Reasons to avoid Javascript CDNs

https://blog.wesleyac.com/posts/why-not-javascript-cdn

Many javascript projects have install instructions recommending that people use a CDN like jsdelivr or unpkg to include the code on their website. This has the advantage that it's quicker to get started with, and it's often claimed to load faster. However, it also has downsides when it comes to privacy, security, and systemic risk, and it may actually be slower in some common cases. Here are some reasons not to use a javascript CDN, and some alternatives to consider instead.

Systemic Risk

The big javascript CDNs are used by huge numbers of people — cdnjs brags that it's on 12.5% of websites on the internet, and serves more that 200 billion requests per month, jsdelivr serves nearly 100 billion requests per month, and unpkg serves ~2.4 billion unique IP addresses per month. This means that one of these CDNs going down, or an attacker hacking one of them would have a huge impact all over society — we already see this category of problem with large swaths of the internet going down every time cloudflare or AWS has an outage.

There's a fundamental tradeoff here between efficiency and resiliency, and when 12.5% of the internet can have an outage because of one provider going down, I think we've swung way too far away from resiliency, as a society.

Privacy

The most major concern that stems from this centralization is that of privacy — in the normal case, the only people who know when you visit a website are the people running that website, and the operators of the internet infrastructure between your computer and the server (which is also shockingly centralized, but that's a story for another day). When a website includes a javascript file with a CDN, that CDN is then able to tell that you've visited that website. Most people realize that companies like Google keep a profile of nearly everywhere you go on the web, but normal people haven't even heard of Cloudflare, and despite that, they have a similarly complete picture of where you go on the internet. They pinky promise that they won't sell logs (privacy policy subject to unilateral change by them at any point, of course), and you just have to hope that they won't get hacked.

(If you want to avoid getting tracked this way, Decentraleyes is a useful browser extension)

Speed

One of the significant benefits touted by CDNs is speed, but this doesn't make as much sense as it once did.

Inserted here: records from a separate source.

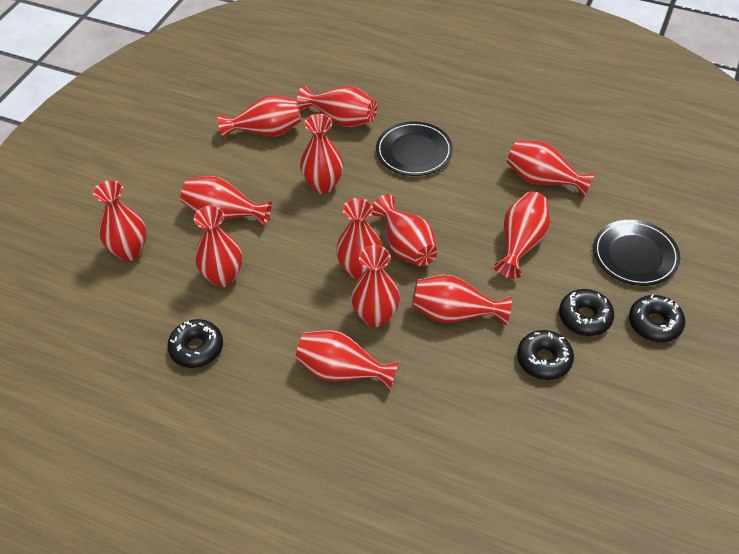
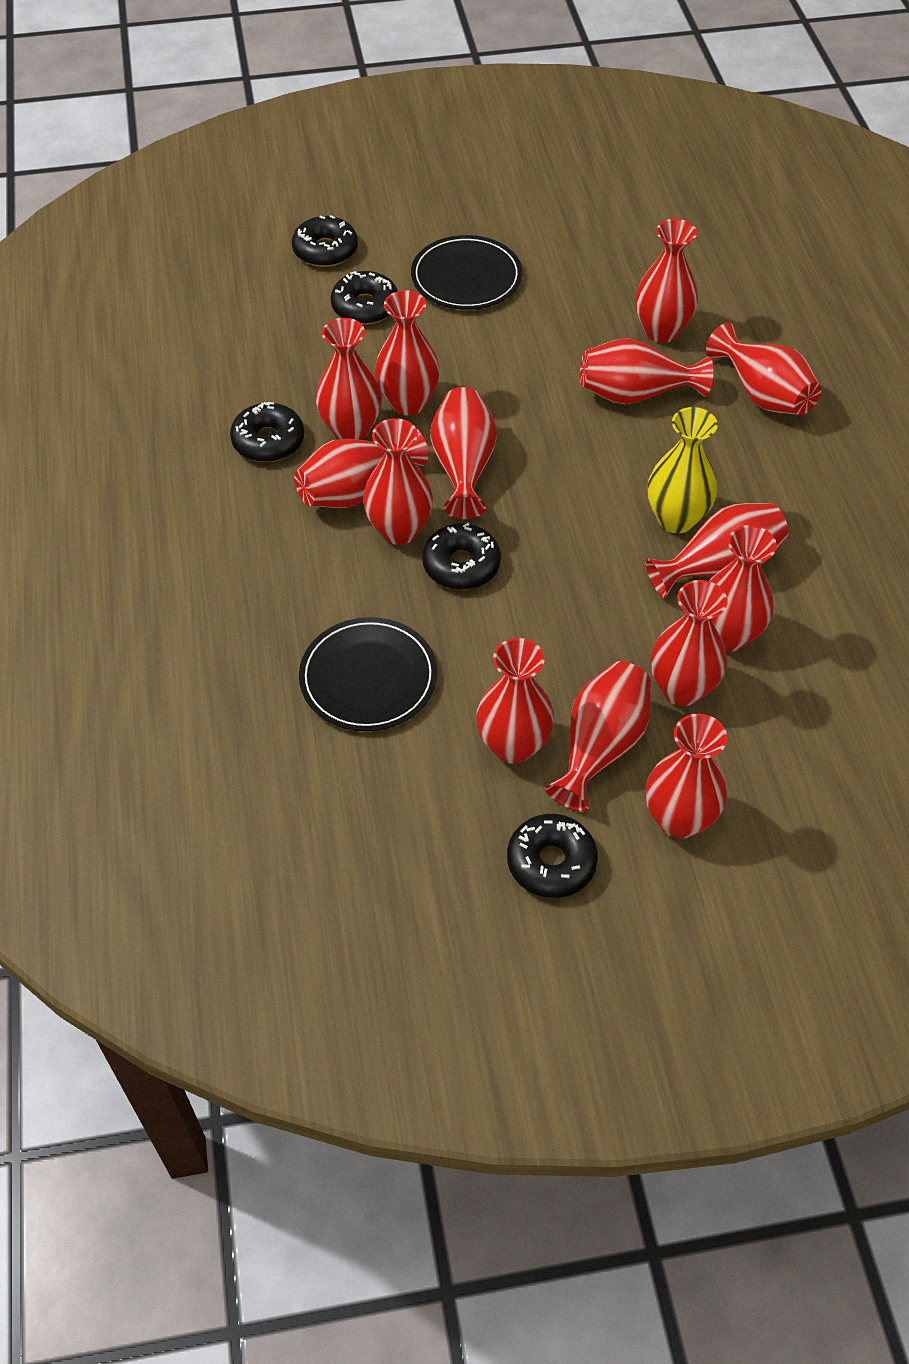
black donut: [167,319,223,368] [517,330,574,380] [559,289,614,336] [629,294,685,342] = 4 -> [230,402,304,462] [292,215,358,267] [331,271,398,324] [422,523,501,590] [507,814,598,898] = 5
red vase: [93,180,147,261] [181,176,272,227] [194,206,242,287] [218,95,302,139] [295,330,399,391] [297,86,377,127] [300,114,343,194] [336,198,383,279] [351,245,400,327] [372,194,438,266] [412,275,512,325] [494,192,550,279] [507,140,595,198] = 13 -> [294,428,428,508] [316,318,382,440] [363,418,433,545] [375,290,440,416] [430,387,497,519] [476,638,554,764] [545,661,651,812] [580,338,713,404] [635,219,698,343] [645,503,789,599] [646,714,727,839] [651,580,727,706] [706,323,821,415] [709,525,777,652] = 14
yellow vase: none = 0 -> [648,407,718,533] = 1

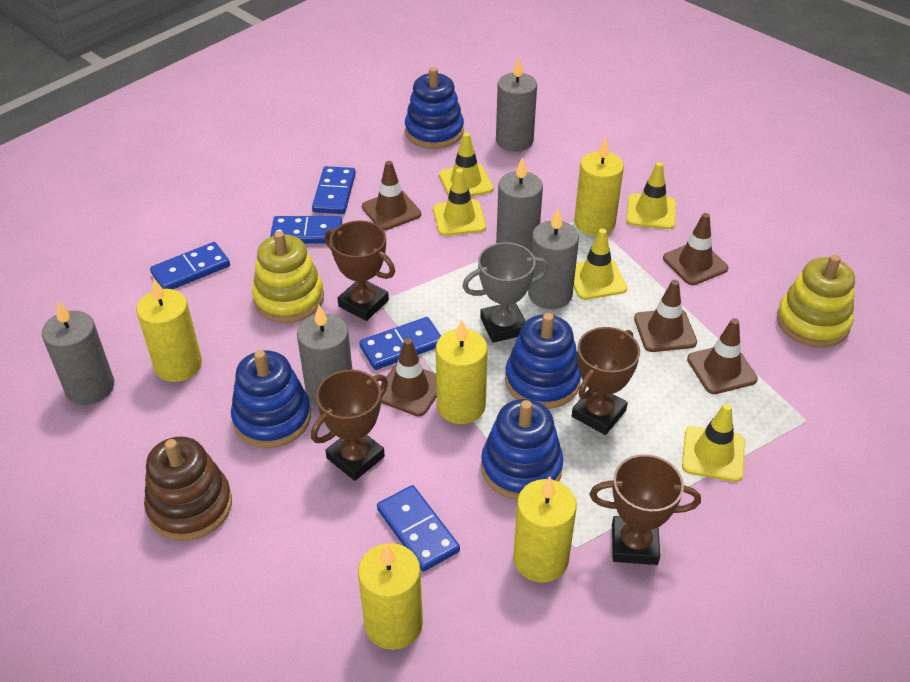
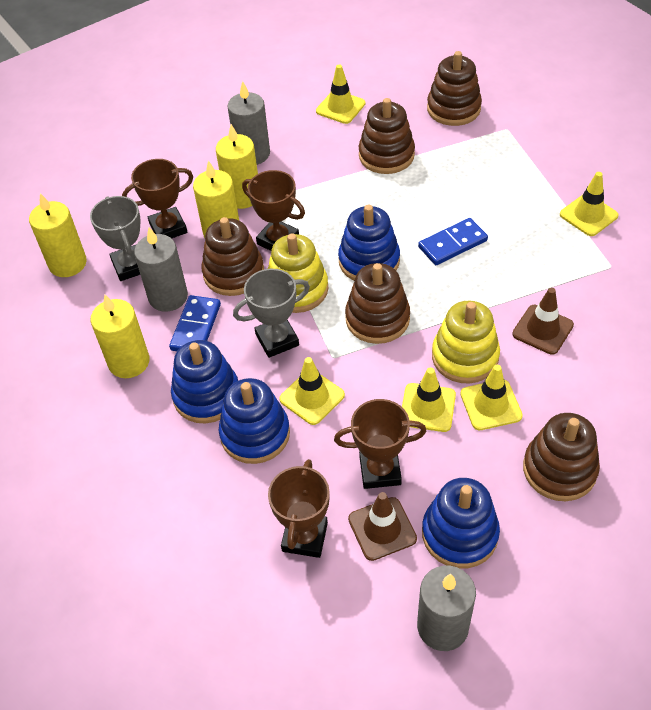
blue domino: [150,242,230,289] [270,216,342,243] [312,166,356,214] [359,317,441,370] [377,485,460,572] = 5 -> [169,295,221,351] [418,218,488,265] = 2
brown stacking toy: [144,437,232,541] = 1 -> [201,217,264,296] [345,263,410,344] [359,98,415,174] [427,51,482,126] [523,413,600,501] = 5
brown traffic cone: [362,161,421,231] [380,338,437,417] [634,280,697,352] [663,213,728,285] [687,318,758,394] = 5 -> [348,492,417,561] [512,288,574,355] = 2
grey candle: [42,301,114,405] [297,305,352,407] [496,57,537,152] [496,158,543,251] [528,209,579,309] = 5 -> [134,227,188,312] [227,81,270,165] [417,566,476,651] = 3
grey trophy: [462,242,549,343] = 1 -> [90,196,140,281] [233,269,310,358] = 2
yellow candle: [136,279,202,382] [358,543,423,650] [436,320,488,424] [513,477,577,583] [574,137,624,236] = 5 -> [29,193,87,277] [91,294,149,378] [193,160,239,238] [216,124,258,209] = 4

First off, modern browsers don't cache requests to CDNs across multiple domains, since that can be used to track users — this means that even if someone has already downloaded the library you're including from the CDN on one website, they'll have to download it again when they visit your website. Note that this re-downloading doesn't actually protect against any of the privacy concerns mentioned above (and in fact makes them much worse), it's only to stop random websites from being able to tell what other websites you've visited via cache timing attacks.

Secondly, if you're using HTTP/2 or HTTP/3 and including javascript files that aren't huge, it's likely going to be faster to download the javascript file from the same place the website is hosted due to multiplexing — particularly, DNS resolution and TLS setup often dominate the time taken to load the first connection to a new domain. Hosting the javascript files on the same server as the HTML allows you to avoid all of that, and thus will typically actually be faster for small files, since a single connection can be used. You can test this yourself pretty easily — look at the "DNS Resolution", "Connecting", and "TLS Setup" sections in the "Network" tab of the browser devtools — this is often more than half of the time for the first request! This is also something that is likely to be worse on slower connections than on faster ones.

Security

Beyond just privacy, it's reasonable to be concerned that an attacker might be able to compromise end-users by hacking a CDN. Luckily, there is a way to protect against this — modern web browsers have a feature called Subresource Integrity, which allows you to specify a hash of the expected contents of a script tag (if you're using libraries via a CDN, you should be doing this! It's pretty simple, and has nothing but upside in terms of security).

Unfortunately, this doesn't yet work in all cases — if a library is split into multiple files (to reduce initial load time/size), browsers currently only allow the main file to have a SRI hash specified. I'm hopeful that this can be fixed in the future, but it's not there yet. (To be clear, using SRI on the initial bundle still provides a meaningful increase in security — the fact that it doesn't work in some, frankly somewhat niche cases isn't a reason not to use it in general!)

What to do instead

The takeaway here is that if you're using a CDN for any reason other than laziness, it's likely not a good reason.

What I do is just download the library that I want and include the files in my repo, just like any other source file. I usually do this in a directory called vendored or 3p, and be sure to include the version number of the package that I downloaded in the filename. This takes maybe 60 seconds more work than including the CDN version, which seems worth it to me for the privacy, robustness, and speed benefits.

If you are going to use a CDN, at the very least, include a SRI hash — they're super easy to generate with this tool. And if you're a library author who writes install instructions recommending the use of a CDN, definitely include a SRI hash — that way people don't need to know to do it themselves, they can just copy and paste it.